Coupling and Guided Propagation along Parallel Chains of Plasmonic Nanoparticles

TL;DR

This paper derives a comprehensive dispersion relation for guided wave propagation in coupled parallel plasmonic nanoparticle arrays, revealing potential for longer propagation and tighter confinement compared to single arrays.

Contribution

It introduces a dynamic closed-form dispersion relation for coupled nanoparticle arrays, accounting for losses and material dispersion, advancing understanding of plasmonic waveguides.

Findings

Supports longer propagation lengths than single arrays

Enables more confined optical beams

Provides physical insights into guidance properties

Abstract

Here, extending our previous work on this topic, we derive a dynamic closed-form dispersion relation for a rigorous analysis of guided wave propagation along coupled parallel linear arrays of plasmonic nanoparticles, operating as optical 'two-line' waveguides.
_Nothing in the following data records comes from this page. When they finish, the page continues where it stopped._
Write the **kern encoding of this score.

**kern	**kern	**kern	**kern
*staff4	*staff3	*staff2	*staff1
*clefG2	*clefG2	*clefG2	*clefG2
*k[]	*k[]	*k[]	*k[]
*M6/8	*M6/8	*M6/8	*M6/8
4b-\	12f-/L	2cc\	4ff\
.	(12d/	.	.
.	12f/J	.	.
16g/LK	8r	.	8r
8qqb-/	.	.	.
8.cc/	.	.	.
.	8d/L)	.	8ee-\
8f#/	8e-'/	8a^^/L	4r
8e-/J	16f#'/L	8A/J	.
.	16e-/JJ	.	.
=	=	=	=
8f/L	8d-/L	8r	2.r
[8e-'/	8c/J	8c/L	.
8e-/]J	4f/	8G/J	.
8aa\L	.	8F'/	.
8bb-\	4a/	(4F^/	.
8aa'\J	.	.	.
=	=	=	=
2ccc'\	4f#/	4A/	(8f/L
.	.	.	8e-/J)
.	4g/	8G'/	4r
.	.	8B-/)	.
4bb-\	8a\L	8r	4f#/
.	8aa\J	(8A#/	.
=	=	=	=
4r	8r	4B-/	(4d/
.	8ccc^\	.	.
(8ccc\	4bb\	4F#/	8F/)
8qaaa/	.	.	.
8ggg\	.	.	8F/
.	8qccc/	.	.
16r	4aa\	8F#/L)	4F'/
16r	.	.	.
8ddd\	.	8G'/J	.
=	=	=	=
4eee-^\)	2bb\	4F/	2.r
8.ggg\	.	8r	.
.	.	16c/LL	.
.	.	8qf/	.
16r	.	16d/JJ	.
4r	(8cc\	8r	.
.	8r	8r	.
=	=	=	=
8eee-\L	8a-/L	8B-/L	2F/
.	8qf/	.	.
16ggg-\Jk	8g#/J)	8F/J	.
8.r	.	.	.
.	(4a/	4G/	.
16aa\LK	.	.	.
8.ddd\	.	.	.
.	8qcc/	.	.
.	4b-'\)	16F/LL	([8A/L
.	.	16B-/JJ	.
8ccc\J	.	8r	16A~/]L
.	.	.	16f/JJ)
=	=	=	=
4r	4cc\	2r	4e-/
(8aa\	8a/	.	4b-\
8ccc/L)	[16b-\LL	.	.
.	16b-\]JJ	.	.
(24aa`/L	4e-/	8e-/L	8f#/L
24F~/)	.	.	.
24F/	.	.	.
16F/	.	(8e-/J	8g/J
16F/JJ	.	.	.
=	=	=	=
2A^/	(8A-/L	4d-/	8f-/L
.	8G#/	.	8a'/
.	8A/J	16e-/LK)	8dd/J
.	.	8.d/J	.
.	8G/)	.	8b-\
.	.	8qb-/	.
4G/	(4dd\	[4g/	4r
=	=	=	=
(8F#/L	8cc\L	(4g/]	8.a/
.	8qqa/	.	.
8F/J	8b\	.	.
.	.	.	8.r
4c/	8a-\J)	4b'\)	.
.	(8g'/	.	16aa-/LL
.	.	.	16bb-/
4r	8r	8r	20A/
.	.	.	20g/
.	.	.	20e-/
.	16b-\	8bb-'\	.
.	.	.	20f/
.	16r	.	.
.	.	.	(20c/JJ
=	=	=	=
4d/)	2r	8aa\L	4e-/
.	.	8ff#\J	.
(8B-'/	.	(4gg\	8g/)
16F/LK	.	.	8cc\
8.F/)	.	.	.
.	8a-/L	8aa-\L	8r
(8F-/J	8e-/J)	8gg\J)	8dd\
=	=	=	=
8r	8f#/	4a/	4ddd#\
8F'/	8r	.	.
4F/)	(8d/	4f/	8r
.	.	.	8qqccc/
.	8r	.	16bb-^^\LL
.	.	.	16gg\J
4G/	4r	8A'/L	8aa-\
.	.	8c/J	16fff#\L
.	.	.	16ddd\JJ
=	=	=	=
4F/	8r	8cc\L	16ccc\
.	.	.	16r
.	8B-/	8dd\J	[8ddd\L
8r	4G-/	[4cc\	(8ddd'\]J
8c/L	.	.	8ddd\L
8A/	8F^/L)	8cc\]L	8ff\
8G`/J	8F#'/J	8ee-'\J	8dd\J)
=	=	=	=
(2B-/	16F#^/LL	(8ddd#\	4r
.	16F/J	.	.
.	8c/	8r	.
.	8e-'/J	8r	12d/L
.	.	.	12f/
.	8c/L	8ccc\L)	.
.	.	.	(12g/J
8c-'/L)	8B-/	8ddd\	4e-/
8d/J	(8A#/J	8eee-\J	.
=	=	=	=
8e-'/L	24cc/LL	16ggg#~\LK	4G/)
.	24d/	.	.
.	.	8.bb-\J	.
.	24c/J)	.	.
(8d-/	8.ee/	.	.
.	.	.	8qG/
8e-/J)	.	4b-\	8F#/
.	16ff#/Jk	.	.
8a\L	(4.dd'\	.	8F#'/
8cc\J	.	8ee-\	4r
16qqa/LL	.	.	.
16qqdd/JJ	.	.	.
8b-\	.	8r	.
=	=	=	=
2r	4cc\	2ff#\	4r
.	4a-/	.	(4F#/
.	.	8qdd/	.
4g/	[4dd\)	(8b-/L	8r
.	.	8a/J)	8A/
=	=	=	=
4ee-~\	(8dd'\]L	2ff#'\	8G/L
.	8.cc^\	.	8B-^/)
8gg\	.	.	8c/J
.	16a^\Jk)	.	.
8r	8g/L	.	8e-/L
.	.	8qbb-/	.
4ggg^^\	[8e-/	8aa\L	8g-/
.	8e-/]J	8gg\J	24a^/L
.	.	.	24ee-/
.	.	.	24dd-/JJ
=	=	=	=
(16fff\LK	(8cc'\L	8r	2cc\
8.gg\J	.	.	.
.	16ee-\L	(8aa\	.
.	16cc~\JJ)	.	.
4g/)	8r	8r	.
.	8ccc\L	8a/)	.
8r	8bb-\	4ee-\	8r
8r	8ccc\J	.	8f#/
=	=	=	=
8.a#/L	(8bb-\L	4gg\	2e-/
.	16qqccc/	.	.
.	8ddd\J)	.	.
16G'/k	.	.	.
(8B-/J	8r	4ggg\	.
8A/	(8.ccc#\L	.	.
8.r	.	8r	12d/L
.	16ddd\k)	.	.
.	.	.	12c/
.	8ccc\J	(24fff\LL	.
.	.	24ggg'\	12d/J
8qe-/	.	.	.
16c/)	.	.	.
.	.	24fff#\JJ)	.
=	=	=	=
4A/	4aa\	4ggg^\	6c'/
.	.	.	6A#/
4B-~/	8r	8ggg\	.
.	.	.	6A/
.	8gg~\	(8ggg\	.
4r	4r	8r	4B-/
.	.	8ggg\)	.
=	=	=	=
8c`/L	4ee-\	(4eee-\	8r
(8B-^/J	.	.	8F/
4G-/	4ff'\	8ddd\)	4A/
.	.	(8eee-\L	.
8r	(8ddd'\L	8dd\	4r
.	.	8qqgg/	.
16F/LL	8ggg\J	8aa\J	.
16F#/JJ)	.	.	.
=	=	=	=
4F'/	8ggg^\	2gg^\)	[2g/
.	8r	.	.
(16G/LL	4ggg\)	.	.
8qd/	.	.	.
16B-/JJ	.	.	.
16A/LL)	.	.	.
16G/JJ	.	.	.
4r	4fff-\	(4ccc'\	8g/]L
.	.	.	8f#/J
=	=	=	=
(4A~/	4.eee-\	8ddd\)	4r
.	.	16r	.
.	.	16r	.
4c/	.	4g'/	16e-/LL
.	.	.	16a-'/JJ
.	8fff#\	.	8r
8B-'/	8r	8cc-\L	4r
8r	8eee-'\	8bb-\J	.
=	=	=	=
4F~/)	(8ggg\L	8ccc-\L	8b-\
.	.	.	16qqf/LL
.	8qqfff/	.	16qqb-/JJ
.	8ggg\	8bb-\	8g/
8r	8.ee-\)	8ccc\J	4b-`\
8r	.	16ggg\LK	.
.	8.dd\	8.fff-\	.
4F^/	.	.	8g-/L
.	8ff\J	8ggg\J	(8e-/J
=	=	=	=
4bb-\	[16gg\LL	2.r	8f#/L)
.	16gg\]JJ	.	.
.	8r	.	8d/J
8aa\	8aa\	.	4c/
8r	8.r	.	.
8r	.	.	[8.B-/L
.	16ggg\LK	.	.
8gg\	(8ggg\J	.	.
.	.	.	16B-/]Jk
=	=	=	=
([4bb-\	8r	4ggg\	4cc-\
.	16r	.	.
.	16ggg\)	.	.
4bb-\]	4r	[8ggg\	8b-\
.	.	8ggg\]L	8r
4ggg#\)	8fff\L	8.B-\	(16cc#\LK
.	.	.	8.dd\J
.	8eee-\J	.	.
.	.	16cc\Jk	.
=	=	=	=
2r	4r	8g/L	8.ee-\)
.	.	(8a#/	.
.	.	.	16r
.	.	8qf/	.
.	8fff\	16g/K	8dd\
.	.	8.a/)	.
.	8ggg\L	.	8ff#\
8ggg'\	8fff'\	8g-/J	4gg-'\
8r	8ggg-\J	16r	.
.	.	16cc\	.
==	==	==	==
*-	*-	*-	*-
Compared to linear arrays of nanoparticles, our results suggest that these waveguides may support longer propagation lengths and more confined beams, operating analogously to transmission-line segments at lower frequencies. Our formulation fully takes into account the whole dynamic interaction among the infinite number of nanoparticles composing the parallel arrays, considering also realistic presence of losses and the frequency dispersion of the involved plasmonic materials, providing further physical insights into the guidance properties that characterize this geometry.